Re: Timeline for the Hive 0.13 release?

2014-03-04 Thread Prasanth Jayachandran

I would like HIVE-6455 and HIVE-4177 to go in the release.
HIVE-6455 - Scalable dynamic partitioning optimization (I already have a patch 
for it and is under code review)
HIVE-4177 - Support partial scan for analyze command - ORC (I will post a patch 
within this week)

Thanks
Prasanth Jayachandran

On Mar 4, 2014, at 12:13 PM, Thejas Nair the...@hortonworks.com wrote:

 I would like to include HIVE-5943/HIVE-5942 (describe role support ) and
 HIVE-6547 (metastore api - Role struct cleanup) in the release. I should
 have the patch for describe-role ready in a day or two, and for HIVE-6547
 as well this week.
 
 
 
 On Tue, Mar 4, 2014 at 11:55 AM, Harish Butani hbut...@hortonworks.comwrote:
 
 Yes sure. I am fine with porting over HIVE-5317 and dependents.
 Besides, couldn't handle 104 angry fans (uh watchers)  :)
 
 Let’s follow this procedure: if you have features that should go into
 branch-0.13 please post a message here, give the community a chance to
 voice their opinions.

---+---

• PARTS OF THE EXERCISE:
- A) Please transcribe the stretch of the Hive 0.13 release thread from "2014-03-04 Thread Prasanth" through "under code review)".
- B) Render this sentence from the Hive 0.13 release thread in Spanish: "I would like HIVE-6455 and HIVE-4177 to go in the release."
- C) According to the Hive 0.13 release thread, what feature does HIVE-6455 cover?
The records placed after this thread have no role in what is asked here.

---+---

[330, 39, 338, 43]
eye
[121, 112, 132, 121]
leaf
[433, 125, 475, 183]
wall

---+---

• EXPECTED OUTPUTS:
- A)
2014-03-04 Thread Prasanth Jayachandran

I would like HIVE-6455 and HIVE-4177 to go in the release.
HIVE-6455 - Scalable dynamic partitioning optimization (I already have a patch 
for it and is under code review)

- B) Me gustaría que HIVE-6455 y HIVE-4177 se incluyeran en la versión.

- C) Scalable dynamic partitioning optimization.